* ABOUT THIS TASK *
For the records below, output word for word the lines from the one with "focal_35mm: 23" up to and including the one with "focal_mm: 6.76". No pictures.
============================================================
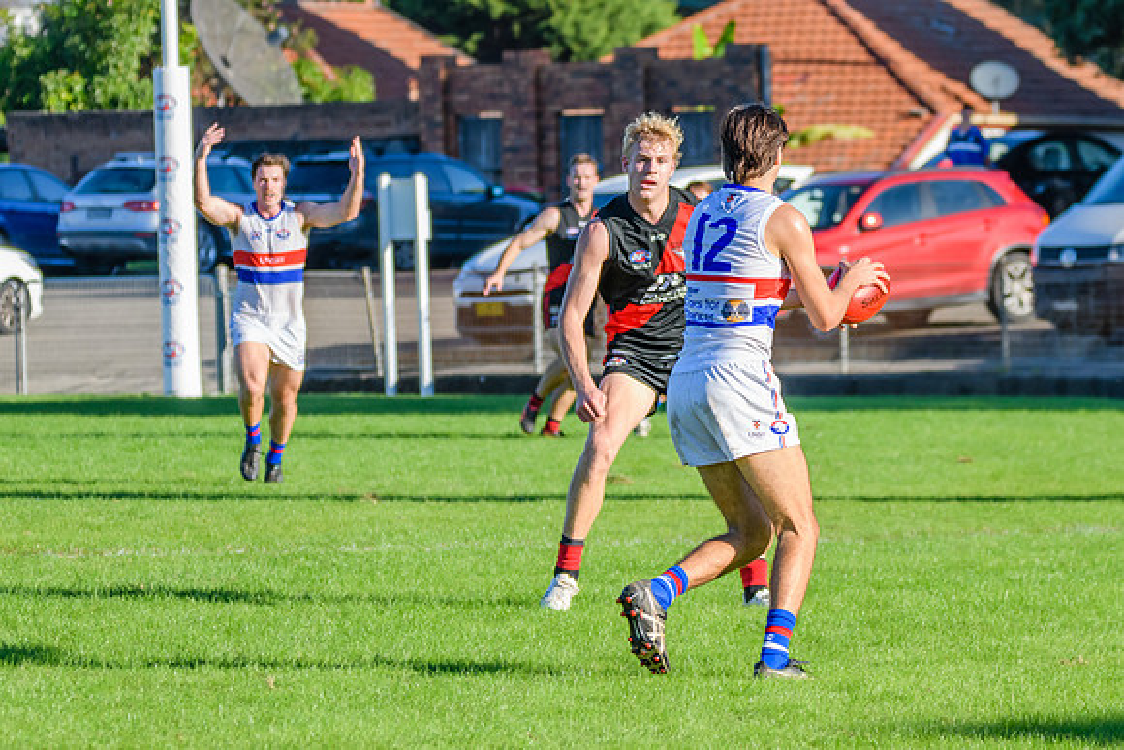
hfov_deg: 7.0
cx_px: 592
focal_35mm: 294
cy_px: 336
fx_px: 9169
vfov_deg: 4.7
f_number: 5.6
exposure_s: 1/2000
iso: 800
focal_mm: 170
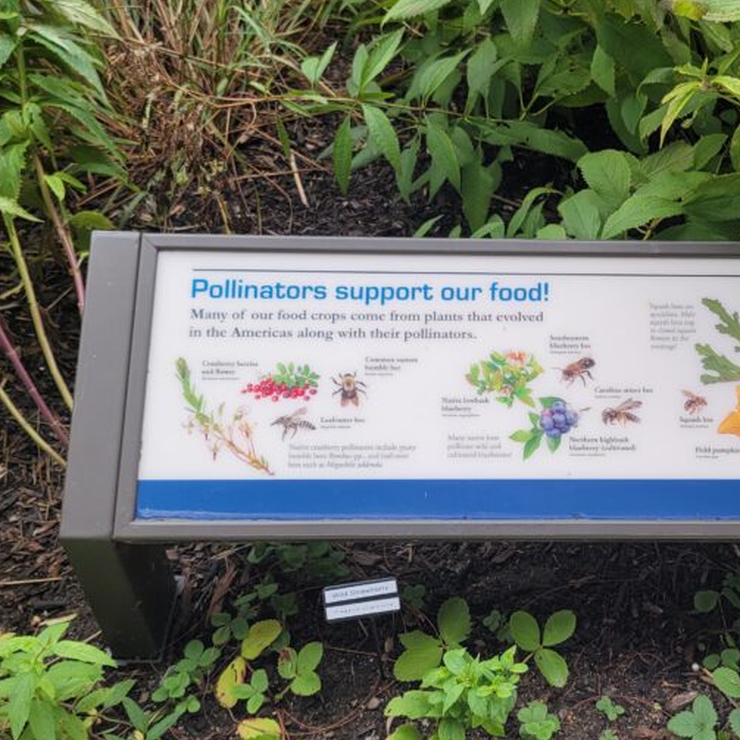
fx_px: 1088
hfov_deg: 36.6
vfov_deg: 37.6
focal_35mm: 45
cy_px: 369
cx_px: 566
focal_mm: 7
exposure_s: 1/120
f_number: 1.8
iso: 32
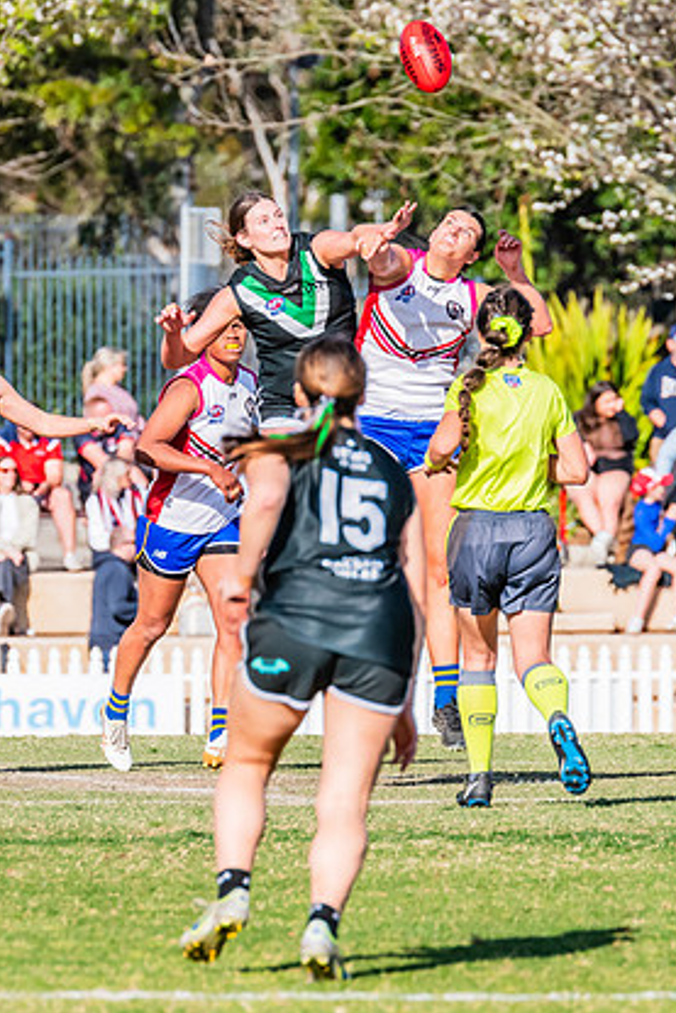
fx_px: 22063
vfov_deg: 2.6
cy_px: 446
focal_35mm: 784
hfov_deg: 1.8
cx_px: 231
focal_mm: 420
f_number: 10
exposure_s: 1/1600
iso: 800
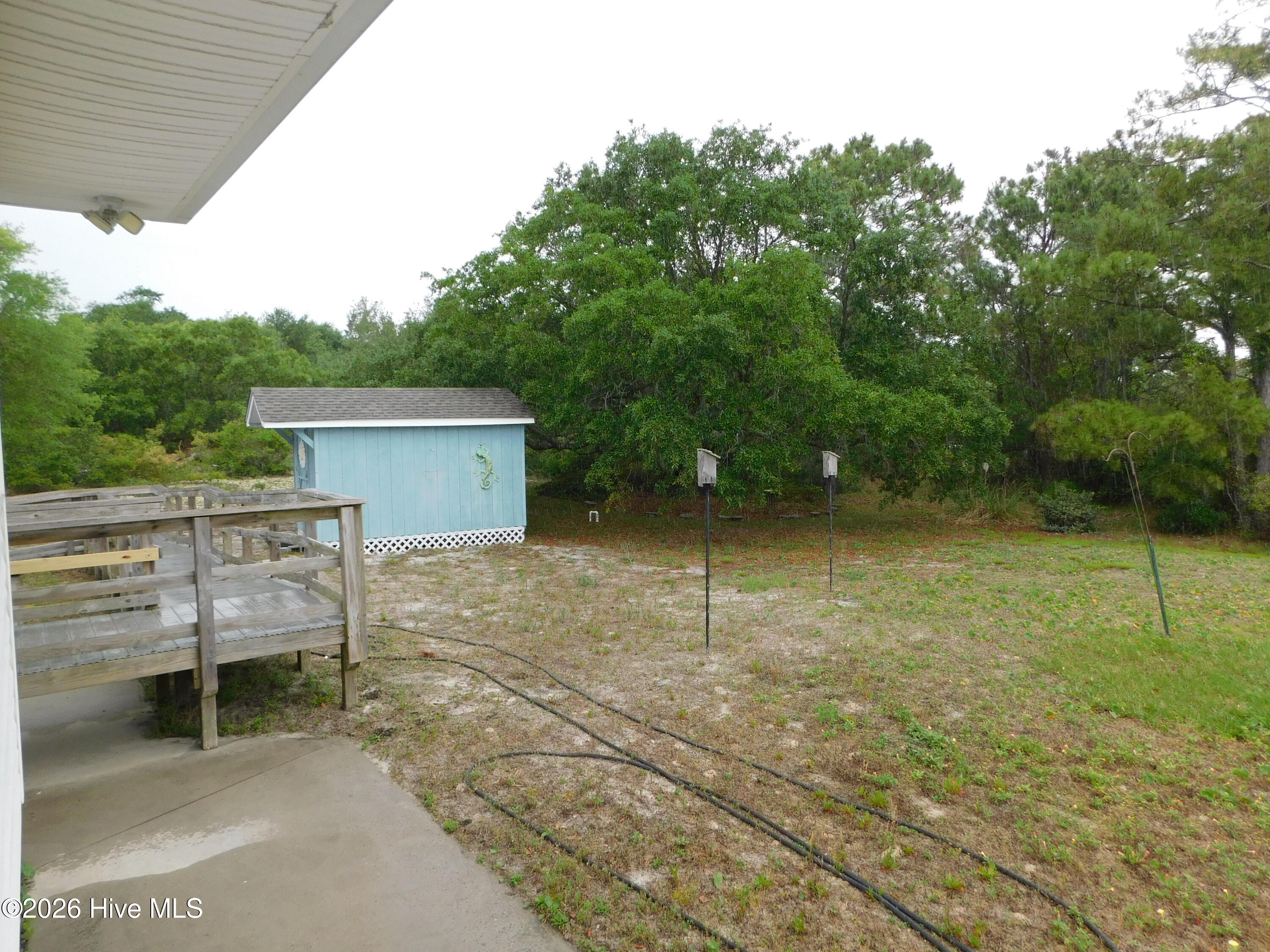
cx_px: 635
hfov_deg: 73.9
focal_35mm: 23
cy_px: 476
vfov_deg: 58.9
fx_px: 844
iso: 125
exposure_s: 1/320
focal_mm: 4
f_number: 3
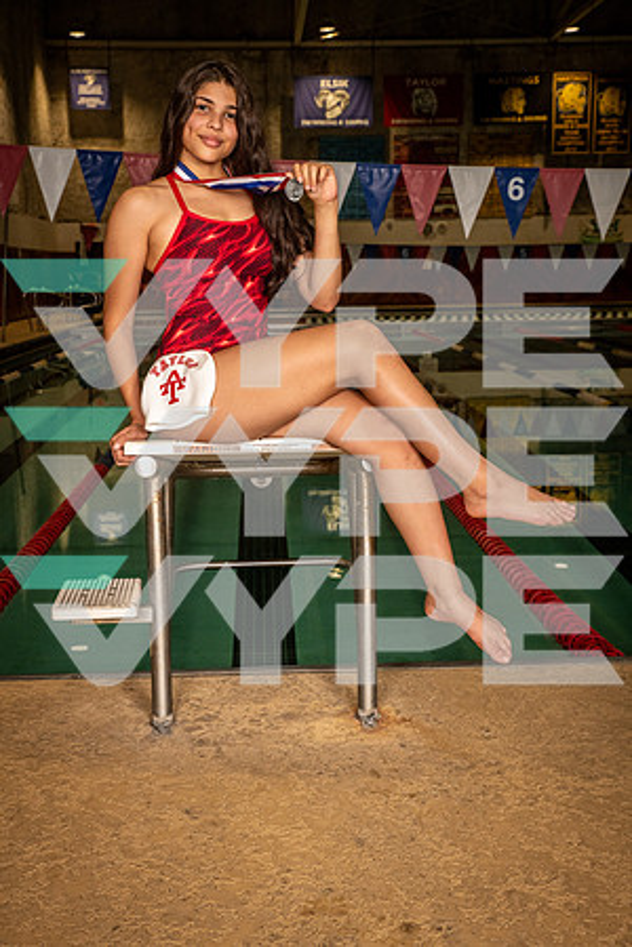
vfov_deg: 41.1
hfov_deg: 28.1
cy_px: 474
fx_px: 1264
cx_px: 316
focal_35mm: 48
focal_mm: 48
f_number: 6.3
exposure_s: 1/400
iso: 1000
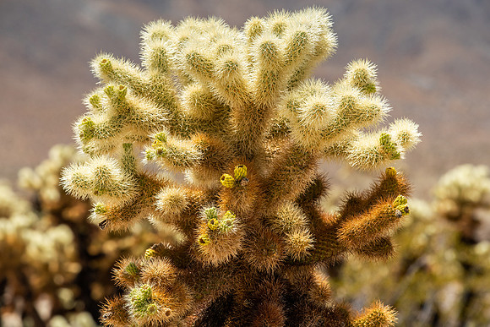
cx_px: 245
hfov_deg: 12.2
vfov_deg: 8.2
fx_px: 2287
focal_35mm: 168
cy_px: 164
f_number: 8
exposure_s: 1/4000
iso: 1600
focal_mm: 168
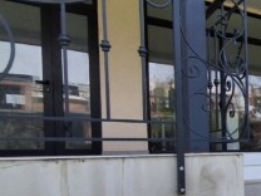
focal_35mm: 45
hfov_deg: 31.9
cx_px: 340
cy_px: 156
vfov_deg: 31.4
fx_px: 339
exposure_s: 1/790
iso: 40
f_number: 2.2
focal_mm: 1.64
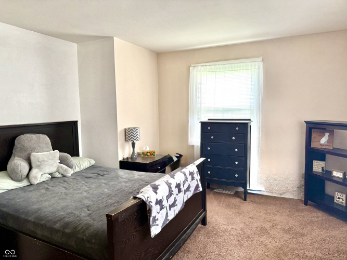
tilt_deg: -4.8
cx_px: 174
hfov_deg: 71.6
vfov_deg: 56.8
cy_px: 130
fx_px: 241
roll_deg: +0.3
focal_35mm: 24
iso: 200
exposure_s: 1/107
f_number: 1.78
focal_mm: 6.76
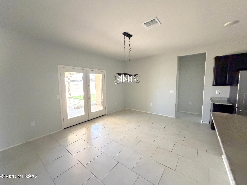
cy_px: 92
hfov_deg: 102.1
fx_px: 100
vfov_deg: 85.7
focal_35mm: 14
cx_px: 124
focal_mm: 2.22
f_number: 2.2
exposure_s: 1/60
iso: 1000
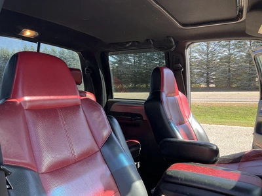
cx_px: 131
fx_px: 219
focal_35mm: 29
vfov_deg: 48.2
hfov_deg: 61.7
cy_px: 98
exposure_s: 1/122
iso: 20
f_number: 1.8
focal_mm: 3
============================================================
* RESULT FOR THIS TASK *
focal_35mm: 23
cy_px: 476
vfov_deg: 58.9
fx_px: 844
iso: 125
exposure_s: 1/320
focal_mm: 4
f_number: 3
vfov_deg: 41.1
hfov_deg: 28.1
cy_px: 474
fx_px: 1264
cx_px: 316
focal_35mm: 48
focal_mm: 48
f_number: 6.3
exposure_s: 1/400
iso: 1000
cx_px: 245
hfov_deg: 12.2
vfov_deg: 8.2
fx_px: 2287
focal_35mm: 168
cy_px: 164
f_number: 8
exposure_s: 1/4000
iso: 1600
focal_mm: 168
focal_35mm: 45
hfov_deg: 31.9
cx_px: 340
cy_px: 156
vfov_deg: 31.4
fx_px: 339
exposure_s: 1/790
iso: 40
f_number: 2.2
focal_mm: 1.64
tilt_deg: -4.8
cx_px: 174
hfov_deg: 71.6
vfov_deg: 56.8
cy_px: 130
fx_px: 241
roll_deg: +0.3
focal_35mm: 24
iso: 200
exposure_s: 1/107
f_number: 1.78
focal_mm: 6.76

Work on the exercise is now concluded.